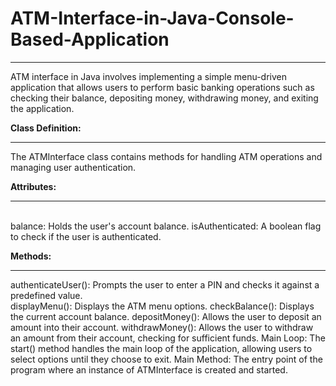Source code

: # ATM-Interface-in-Java-Console-Based-Application
<hr>

ATM interface in Java involves implementing a simple menu-driven application that allows users to perform basic banking operations such as checking their balance, depositing money, withdrawing money, and exiting the application.

**Class Definition:** 
<hr>

The ATMInterface class contains methods for handling ATM operations and managing user authentication.

**Attributes:**
<hr>
<br>
balance: Holds the user's account balance.
isAuthenticated: A boolean flag to check if the user is authenticated.

**Methods:**
<hr>

authenticateUser(): Prompts the user to enter a PIN and checks it against a predefined value.
<br>
displayMenu(): Displays the ATM menu options.
checkBalance(): Displays the current account balance.
depositMoney(): Allows the user to deposit an amount into their account.
withdrawMoney(): Allows the user to withdraw an amount from their account, checking for sufficient funds.
Main Loop: The start() method handles the main loop of the application, allowing users to select options until they choose to exit.
Main Method: The entry point of the program where an instance of ATMInterface is created and started.

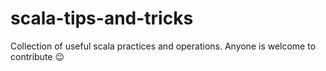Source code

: # scala-tips-and-tricks

Collection of useful scala practices and operations. Anyone is welcome to contribute :wink:
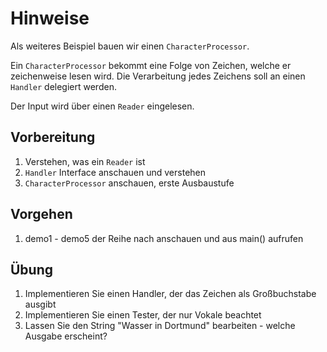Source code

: # Hinweise

Als weiteres Beispiel bauen wir einen `CharacterProcessor`.

Ein `CharacterProcessor` bekommt eine Folge von Zeichen, welche er zeichenweise lesen wird.
Die Verarbeitung jedes Zeichens soll an einen `Handler` delegiert werden.

Der Input wird über einen `Reader` eingelesen.

## Vorbereitung

1. Verstehen, was ein `Reader` ist
2. `Handler` Interface anschauen und verstehen
3. `CharacterProcessor` anschauen, erste Ausbaustufe

## Vorgehen

1. demo1 - demo5 der Reihe nach anschauen und aus main() aufrufen

## Übung

1. Implementieren Sie einen Handler, der das Zeichen als Großbuchstabe ausgibt
2. Implementieren Sie einen Tester, der nur Vokale beachtet
3. Lassen Sie den String "Wasser in Dortmund" bearbeiten - welche Ausgabe erscheint?

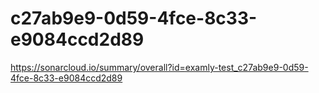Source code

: # c27ab9e9-0d59-4fce-8c33-e9084ccd2d89
https://sonarcloud.io/summary/overall?id=examly-test_c27ab9e9-0d59-4fce-8c33-e9084ccd2d89
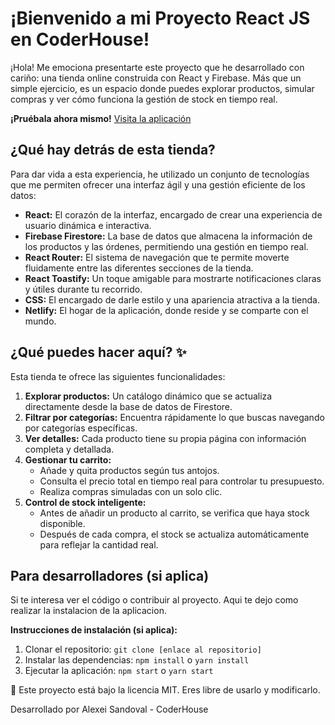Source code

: # ¡Bienvenido a mi Proyecto React JS en CoderHouse! ️

¡Hola!  Me emociona presentarte este proyecto que he desarrollado con cariño: una tienda online construida con React y Firebase. Más que un simple ejercicio, es un espacio donde puedes explorar productos, simular compras y ver cómo funciona la gestión de stock en tiempo real.

 **¡Pruébala ahora mismo!** [Visita la aplicación](https://675e05c9fda183abd9d0c6b6--proyectoreactcoder12.netlify.app)

## ¿Qué hay detrás de esta tienda?

Para dar vida a esta experiencia, he utilizado un conjunto de tecnologías que me permiten ofrecer una interfaz ágil y una gestión eficiente de los datos:

*   **React:** El corazón de la interfaz, encargado de crear una experiencia de usuario dinámica e interactiva.
*   **Firebase Firestore:** La base de datos que almacena la información de los productos y las órdenes, permitiendo una gestión en tiempo real.
*   **React Router:** El sistema de navegación que te permite moverte fluidamente entre las diferentes secciones de la tienda.
*   **React Toastify:** Un toque amigable para mostrarte notificaciones claras y útiles durante tu recorrido.
*   **CSS:** El encargado de darle estilo y una apariencia atractiva a la tienda.
*   **Netlify:** El hogar de la aplicación, donde reside y se comparte con el mundo.

## ¿Qué puedes hacer aquí? ✨

Esta tienda te ofrece las siguientes funcionalidades:

1.  **Explorar productos:** Un catálogo dinámico que se actualiza directamente desde la base de datos de Firestore.
2.  **Filtrar por categorías:** Encuentra rápidamente lo que buscas navegando por categorías específicas.
3.  **Ver detalles:** Cada producto tiene su propia página con información completa y detallada.
4.  **Gestionar tu carrito:**
    *   Añade y quita productos según tus antojos.
    *   Consulta el precio total en tiempo real para controlar tu presupuesto.
    *   Realiza compras simuladas con un solo clic.
5.  **Control de stock inteligente:**
    *   Antes de añadir un producto al carrito, se verifica que haya stock disponible.
    *   Después de cada compra, el stock se actualiza automáticamente para reflejar la cantidad real.

## Para desarrolladores (si aplica) 

Si te interesa ver el código o contribuir al proyecto. Aqui te dejo como realizar la instalacion de la aplicacion.

**Instrucciones de instalación (si aplica):**

1.  Clonar el repositorio: `git clone [enlace al repositorio]`
2.  Instalar las dependencias: `npm install` o `yarn install`
3.  Ejecutar la aplicación: `npm start` o `yarn start`

📝 Este proyecto está bajo la licencia MIT. Eres libre de usarlo y modificarlo.

Desarrollado por Alexei Sandoval - CoderHouse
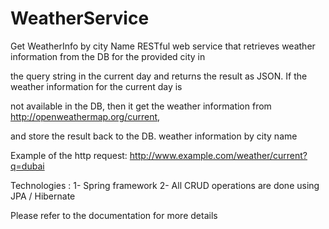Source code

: WeatherService
==============

Get WeatherInfo by city Name
RESTful web service that retrieves weather information from the DB for the provided city in

the query string in the current day and returns the result as JSON. If the weather information for the current day is

not available in the DB, then it get the weather information from http://openweathermap.org/current,

and store the result back to the DB.  weather information by city name

Example of the http request: http://www.example.com/weather/current?q=dubai

Technologies :
1- Spring framework
2- All CRUD operations are done using JPA / Hibernate

Please refer to the documentation for more details 
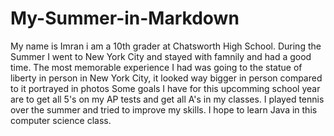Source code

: # My-Summer-in-Markdown

<p> My name is Imran i am a 10th grader at Chatsworth High School. During the Summer I went to New York City and stayed with famnily and had a good time. The most memorable experience I had was going to the statue of liberty in person in New York City, it looked way bigger in person compared to it portrayed in photos Some goals I have for this upcomming school year are to get all 5's on my AP tests and get all A's in my classes. I played tennis over the summer and tried to improve my skills. I hope to learn Java in this computer science class. </p>
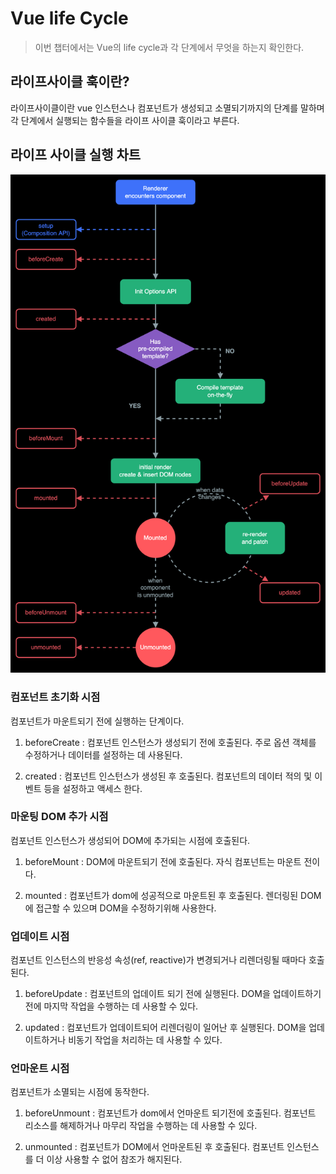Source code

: # Vue life Cycle
> 이번 챕터에서는 Vue의 life cycle과 각 단계에서 무엇을 하는지 확인한다.

## 라이프사이클 훅이란?
<p>
    라이프사이클이란 vue 인스턴스나 컴포넌트가 생성되고 소멸되기까지의 단계를 말하며 각 단계에서 실행되는 함수들을 라이프 사이클 훅이라고 부른다.<br>
</p>

## 라이프 사이클 실행 차트 
![alt text](./image.png)

### 컴포넌트 초기화 시점
컴포넌트가 마운트되기 전에 실행하는 단계이다. 

1. beforeCreate : 컴포넌트 인스턴스가 생성되기 전에 호출된다. 주로 옵션 객체를 수정하거나 데이터를 설정하는 데 사용된다.

2. created : 컴포넌트 인스턴스가 생성된 후 호출된다. 컴포넌트의 데이터 적의 및 이벤트 등을 설정하고 액세스 한다.

### 마운팅 DOM 추가 시점
컴포넌트 인스턴스가 생성되어 DOM에 추가되는 시점에 호출된다.
<br>
1. beforeMount : DOM에 마운트되기 전에 호출된다. 자식 컴포넌트는 마운트 전이다.

2. mounted : 컴포넌트가 dom에 성공적으로 마운트된 후 호출된다. 렌더링된 DOM에 접근할 수 있으며 DOM을 수정하기위해 사용한다.

### 업데이트 시점
컴포넌트 인스턴스의 반응성 속성(ref, reactive)가 변경되거나 리렌더링될 때마다 호출된다.

1. beforeUpdate : 컴포넌트의 업데이트 되기 전에 실행된다. DOM을 업데이트하기 전에 마지막 작업을 수행하는 데 사용할 수 있다.

2. updated : 컴포넌트가 업데이트되어 리렌더링이 일어난 후 실행된다. DOM을 업데이트하거나 비동기 작업을 처리하는 데 사용할 수 있다.

### 언마운트 시점
컴포넌트가 소멸되는 시점에 동작한다.
1. beforeUnmount : 컴포넌트가 dom에서 언마운트 되기전에 호출된다. 컴포넌트 리소스를 해제하거나 마무리 작업을 수행하는 데 사용할 수 있다.

2. unmounted : 컴포넌트가 DOM에서 언마운트된 후 호출된다. 컴포넌트 인스턴스를 더 이상 사용할 수 없어 참조가 해지된다.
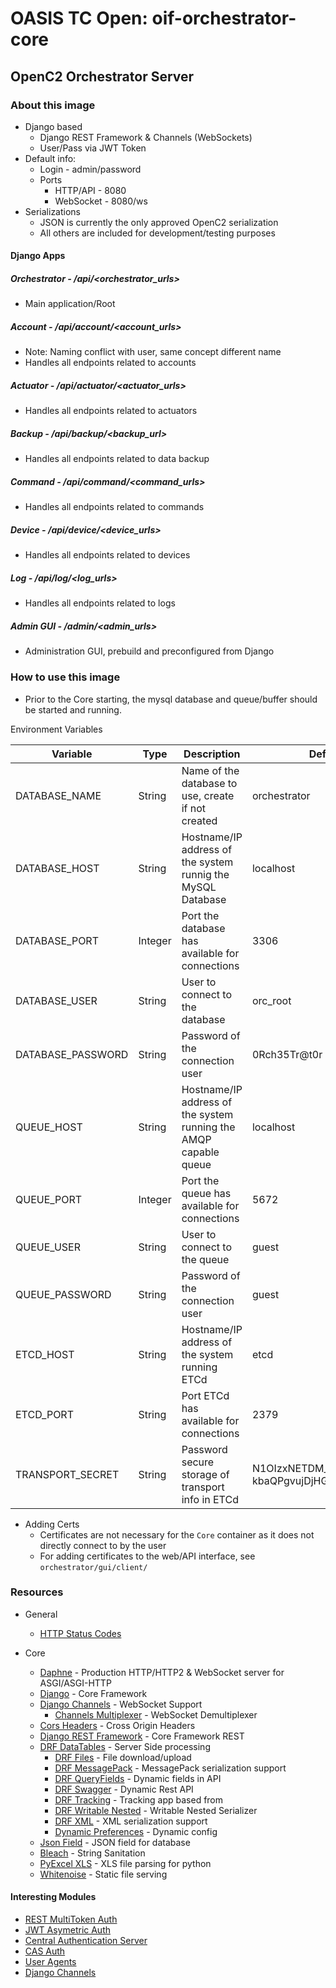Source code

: # OASIS TC Open: oif-orchestrator-core
## OpenC2 Orchestrator Server

### About this image
- Django based
    - Django REST Framework & Channels (WebSockets)
    - User/Pass via JWT Token
- Default info:
    - Login - admin/password
    - Ports
        - HTTP/API - 8080
        - WebSocket - 8080/ws
- Serializations
    - JSON is currently the only approved OpenC2 serialization
    - All others are included for development/testing purposes

#### Django Apps
##### Orchestrator - /api/<orchestrator_urls>
- Main application/Root 

##### Account - /api/account/<account_urls>
- Note: Naming conflict with user, same concept different name
- Handles all endpoints related to accounts

##### Actuator - /api/actuator/<actuator_urls>
- Handles all endpoints related to actuators

##### Backup - /api/backup/<backup_url>
- Handles all endpoints related to data backup
 
##### Command - /api/command/<command_urls>
- Handles all endpoints related to commands

##### Device - /api/device/<device_urls>
- Handles all endpoints related to devices

##### Log - /api/log/<log_urls>
- Handles all endpoints related to logs

##### Admin GUI - /admin/<admin_urls>
- Administration GUI, prebuild and preconfigured from Django


### How to use this image
- Prior to the Core starting, the mysql database and queue/buffer should be started and running.

Environment Variables

| Variable | Type | Description | Default |
| ----------- | ----------- | ----------- | ----------- |
| DATABASE_NAME | String | Name of the database to use, create if not created | orchestrator |
| DATABASE_HOST | String | Hostname/IP address of the system runnig the MySQL Database | localhost |
| DATABASE_PORT | Integer | Port the database has available for connections | 3306 |
| DATABASE_USER | String | User to connect to the database | orc_root |
| DATABASE_PASSWORD | String | Password of the connection user | 0Rch35Tr@t0r | 
| QUEUE_HOST | String | Hostname/IP address of the system running the AMQP capable queue | localhost |
| QUEUE_PORT | Integer | Port the queue has available for connections | 5672 |
| QUEUE_USER | String | User to connect to the queue | guest |
| QUEUE_PASSWORD | String | Password of the connection user | guest |
| ETCD_HOST | String | Hostname/IP address of the system running ETCd | etcd |
| ETCD_PORT | String | Port ETCd has available for connections | 2379
| TRANSPORT_SECRET | String | Password secure storage of transport info in ETCd | N1OIzxNETDM_s3X_eMM-kbaQPgvujDjHGWEKU2yLsGo= |

 - Adding Certs
	- Certificates are not necessary for the `Core` container as it does not directly connect to by the user
	- For adding certificates to the web/API interface, see `orchestrator/gui/client/`


### Resources
- General
    - [HTTP Status Codes](https://www.restapitutorial.com/httpstatuscodes.html)

- Core
	- [Daphne](https://pypi.org/project/daphne) - Production HTTP/HTTP2 & WebSocket server for ASGI/ASGI-HTTP
	- [Django](https://www.djangoproject.com) - Core Framework
	- [Django Channels](https://channels.readthedocs.io/en/latest) - WebSocket Support
		- [Channels Multiplexer](https://pypi.org/project/channelsmultiplexer) - WebSocket Demultiplexer
	- [Cors Headers](https://pypi.org/project/django-cors-headers) - Cross Origin Headers
	- [Django REST Framework](http://www.django-rest-framework.org) - Core Framework REST
	- [DRF DataTables](https://django-rest-framework-datatables.readthedocs.io/en/latest) - Server Side processing
		- [DRF Files](https://pypi.org/project/djangorestframework-files) - File download/upload
		- [DRF MessagePack](https://pypi.org/project/djangorestframework-msgpack) - MessagePack serialization support
		- [DRF QueryFields](https://djangorestframework-queryfields.readthedocs.io/en/latest) - Dynamic fields in API
		- [DRF Swagger](https://django-rest-swagger.readthedocs.io/en/latest) - Dynamic Rest API
		- [DRF Tracking](https://drf-tracking.readthedocs.io/en/latest) - Tracking app based from
		- [DRF Writable Nested](https://pypi.org/project/drf-writable-nested) - Writable Nested Serializer
		- [DRF XML](https://pypi.org/project/djangorestframework-XML) - XML serialization support
		- [Dynamic Preferences](https://django-dynamic-preferences.readthedocs.io/en/latest) - Dynamic config
    - [Json Field](https://pypi.org/project/jsonfield) - JSON field for database
    - [Bleach](https://bleach.readthedocs.io/en/latest) - String Sanitation
    - [PyExcel XLS](https://pypi.org/project/pyexcel-xls) - XLS file parsing for python
    - [Whitenoise](http://whitenoise.evans.io/en/stable) - Static file serving
    
#### Interesting Modules
- [REST MultiToken Auth](https://pypi.org/project/django-rest-multitokenauth/)
- [JWT Asymetric Auth](https://pypi.org/project/asymmetric_jwt_auth/)
- [Central Authentication Server](https://hub.docker.com/r/apereo/cas/)
- [CAS Auth](https://github.com/mingchen/django-cas-ng)
- [User Agents](https://github.com/selwin/django-user_agents)
- [Django Channels](https://channels.readthedocs.io/en/latest/)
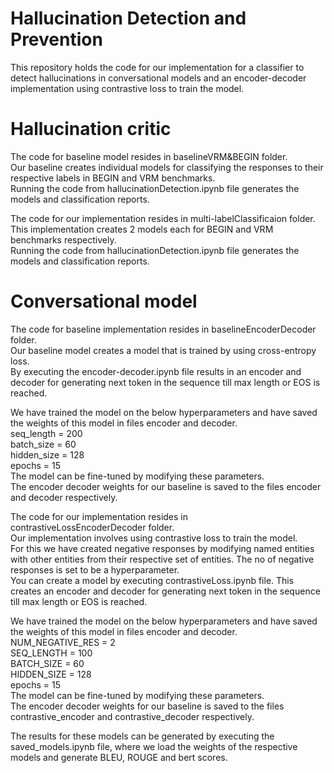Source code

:# Hallucination Detection and Prevention
This repository holds the code for our implementation for a classifier to detect hallucinations in conversational models and an encoder-decoder implementation using contrastive loss to train the model.


# Hallucination critic

The code for baseline model resides in baselineVRM&BEGIN folder. \
Our baseline creates individual models for classifying the responses to their respective labels in BEGIN and VRM benchmarks.\
Running the code from hallucinationDetection.ipynb file generates the models and classification reports.

The code for our implementation resides in multi-labelClassificaion folder.\
This implementation creates 2 models each for BEGIN and VRM benchmarks respectively.\
Running the code from hallucinationDetection.ipynb file generates the models and classification reports.


# Conversational model

The code for baseline implementation resides in baselineEncoderDecoder folder.\
Our baseline model creates a model that is trained by using cross-entropy loss.\
By executing the encoder-decoder.ipynb file results in an encoder and decoder for generating next token in the sequence till max length or EOS is reached.

We have trained the model on the below hyperparameters and have saved the weights of this model in files encoder and decoder.\
seq_length = 200\
batch_size = 60\
hidden_size = 128\
epochs = 15\
The model can be fine-tuned by modifying these parameters.\
The encoder decoder weights for our baseline is saved to the files encoder and decoder respectively.


The code for our implementation resides in contrastiveLossEncoderDecoder folder.\
Our implementation involves using contrastive loss to train the model.\
For this we have created negative responses by modifying named entities with other entities from their respective set of entities. The no of negative responses is set to be a hyperparameter.\
You can create a model by executing contrastiveLoss.ipynb file. This creates an encoder and decoder for generating next token in the sequence till max length or EOS is reached.

We have trained the model on the below hyperparameters and have saved the weights of this model in files encoder and decoder.\
NUM_NEGATIVE_RES = 2\
SEQ_LENGTH = 100\
BATCH_SIZE = 60\
HIDDEN_SIZE = 128\
epochs = 15\
The model can be fine-tuned by modifying these parameters.\
The encoder decoder weights for our baseline is saved to the files contrastive_encoder and contrastive_decoder respectively.


The results for these models can be generated by executing the saved_models.ipynb file, where we load the weights of the respective models and generate BLEU, ROUGE and bert scores.
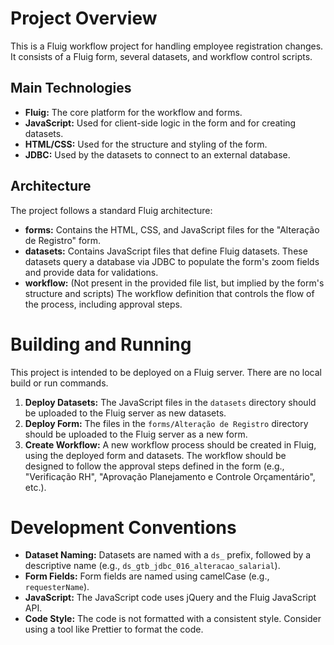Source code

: # Project Overview

This is a Fluig workflow project for handling employee registration changes. It consists of a Fluig form, several datasets, and workflow control scripts.

## Main Technologies

*   **Fluig:** The core platform for the workflow and forms.
*   **JavaScript:** Used for client-side logic in the form and for creating datasets.
*   **HTML/CSS:** Used for the structure and styling of the form.
*   **JDBC:** Used by the datasets to connect to an external database.

## Architecture

The project follows a standard Fluig architecture:

*   **forms:** Contains the HTML, CSS, and JavaScript files for the "Alteração de Registro" form.
*   **datasets:** Contains JavaScript files that define Fluig datasets. These datasets query a database via JDBC to populate the form's zoom fields and provide data for validations.
*   **workflow:** (Not present in the provided file list, but implied by the form's structure and scripts) The workflow definition that controls the flow of the process, including approval steps.

# Building and Running

This project is intended to be deployed on a Fluig server. There are no local build or run commands.

1.  **Deploy Datasets:** The JavaScript files in the `datasets` directory should be uploaded to the Fluig server as new datasets.
2.  **Deploy Form:** The files in the `forms/Alteração de Registro` directory should be uploaded to the Fluig server as a new form.
3.  **Create Workflow:** A new workflow process should be created in Fluig, using the deployed form and datasets. The workflow should be designed to follow the approval steps defined in the form (e.g., "Verificação RH", "Aprovação Planejamento e Controle Orçamentário", etc.).

# Development Conventions

*   **Dataset Naming:** Datasets are named with a `ds_` prefix, followed by a descriptive name (e.g., `ds_gtb_jdbc_016_alteracao_salarial`).
*   **Form Fields:** Form fields are named using camelCase (e.g., `requesterName`).
*   **JavaScript:** The JavaScript code uses jQuery and the Fluig JavaScript API.
*   **Code Style:** The code is not formatted with a consistent style. Consider using a tool like Prettier to format the code.
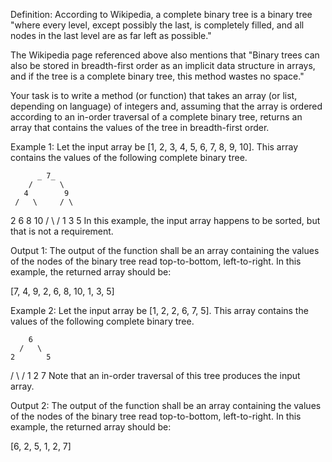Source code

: Definition: According to Wikipedia, a complete binary tree is a binary tree "where every level, except possibly the last, is completely filled, and all nodes in the last level are as far left as possible."

The Wikipedia page referenced above also mentions that "Binary trees can also be stored in breadth-first order as an implicit data structure in arrays, and if the tree is a complete binary tree, this method wastes no space."

Your task is to write a method (or function) that takes an array (or list, depending on language) of integers and, assuming that the array is ordered according to an in-order traversal of a complete binary tree, returns an array that contains the values of the tree in breadth-first order.

Example 1: Let the input array be [1, 2, 3, 4, 5, 6, 7, 8, 9, 10]. This array contains the values of the following complete binary tree.

          _ 7_
        /      \
       4        9
     /   \     / \
   2      6   8   10
  / \     /
 1   3   5
In this example, the input array happens to be sorted, but that is not a requirement.

Output 1: The output of the function shall be an array containing the values of the nodes of the binary tree read top-to-bottom, left-to-right. In this example, the returned array should be:

[7, 4, 9, 2, 6, 8, 10, 1, 3, 5]

Example 2: Let the input array be [1, 2, 2, 6, 7, 5]. This array contains the values of the following complete binary tree.

        6
      /   \
    2       5
   / \     /
  1   2   7
Note that an in-order traversal of this tree produces the input array.

Output 2: The output of the function shall be an array containing the values of the nodes of the binary tree read top-to-bottom, left-to-right. In this example, the returned array should be:

[6, 2, 5, 1, 2, 7]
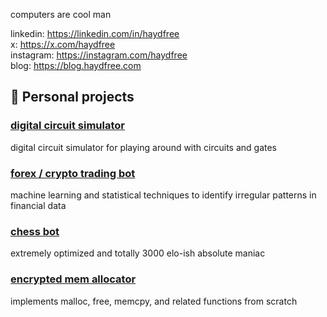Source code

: computers are cool man

linkedin: https://linkedin.com/in/haydfree<br>
x: https://x.com/haydfree<br>
instagram: https://instagram.com/haydfree<br>
blog: https://blog.haydfree.com<br>



## 🚀 Personal projects

### <a href=https://github.com/haydfree/circuitry>digital circuit simulator</a>
<p> digital circuit simulator for playing around with circuits and gates </p>


### <a href=https://github.com/haydfree/stat-arb>forex / crypto trading bot</a>
<p> machine learning and statistical techniques to identify irregular patterns in financial data </p>

### <a href=https://github.com/haydfree/chess_engine>chess bot</a>
<p> extremely optimized and totally 3000 elo-ish absolute maniac </p>

### <a href=https://github.com/haydfree/memalloc>encrypted mem allocator</a>
<p> implements malloc, free, memcpy, and related functions from scratch </p>




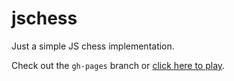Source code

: # jschess

Just a simple JS chess implementation.

Check out the `gh-pages` branch or [click here to play](https://gronostajo.github.io/jschess/).

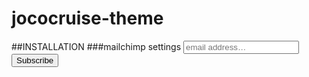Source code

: jococruise-theme
==================


##INSTALLATION
###mailchimp settings
   	<input type="email" id="mc4wp_email" name="EMAIL" placeholder="email address&hellip;" required />
	<input type="submit" id="submit" value="Subscribe" />
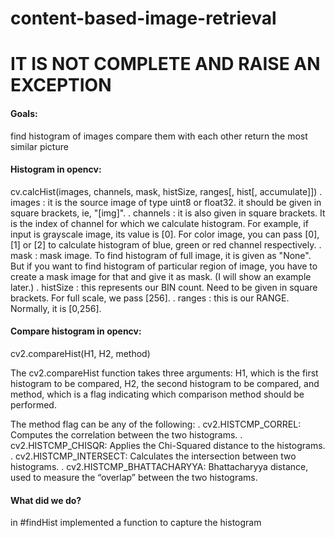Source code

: # content-based-image-retrieval
<h1>IT IS NOT COMPLETE AND RAISE AN EXCEPTION</h1>

<h4>Goals:</h4>
  find histogram of images
  compare them with each other
  return the most similar picture

<h4>Histogram in opencv:</h4>
  cv.calcHist(images, channels, mask, histSize, ranges[, hist[, accumulate]])
  . images : it is the source image of type uint8 or float32. it should be given in square brackets, ie, "[img]".
  . channels : it is also given in square brackets. It is the index of channel for which we calculate histogram. For example, if input is grayscale image, its value is [0]. For color image, you can pass [0], [1] or [2] to calculate histogram of blue, green or red channel respectively.
  . mask : mask image. To find histogram of full image, it is given as "None". But if you want to find histogram of particular region of image, you have to create a mask image for that and give it as mask. (I will show an example later.)
  . histSize : this represents our BIN count. Need to be given in square brackets. For full scale, we pass [256].
  . ranges : this is our RANGE. Normally, it is [0,256].

<h4>Compare histogram in opencv:</h4>

  cv2.compareHist(H1, H2, method)
  
  The cv2.compareHist function takes three arguments: 
  H1, which is the first histogram to be compared,
  H2, the second histogram to be compared,
  and method, which is a flag indicating which comparison method should be performed.
  
  The method flag can be any of the following:
  . cv2.HISTCMP_CORREL: Computes the correlation between the two histograms.
  . cv2.HISTCMP_CHISQR: Applies the Chi-Squared distance to the histograms.
  . cv2.HISTCMP_INTERSECT: Calculates the intersection between two histograms.
  . cv2.HISTCMP_BHATTACHARYYA: Bhattacharyya distance, used to measure the “overlap” between the two histograms.

<h4>What did we do?</h4>
  in #findHist implemented a function to capture the histogram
········
■ **Exercise objective**
To answer, count the lines of the material that contain "fields" and give only that number.

■ **Exercise answer**
3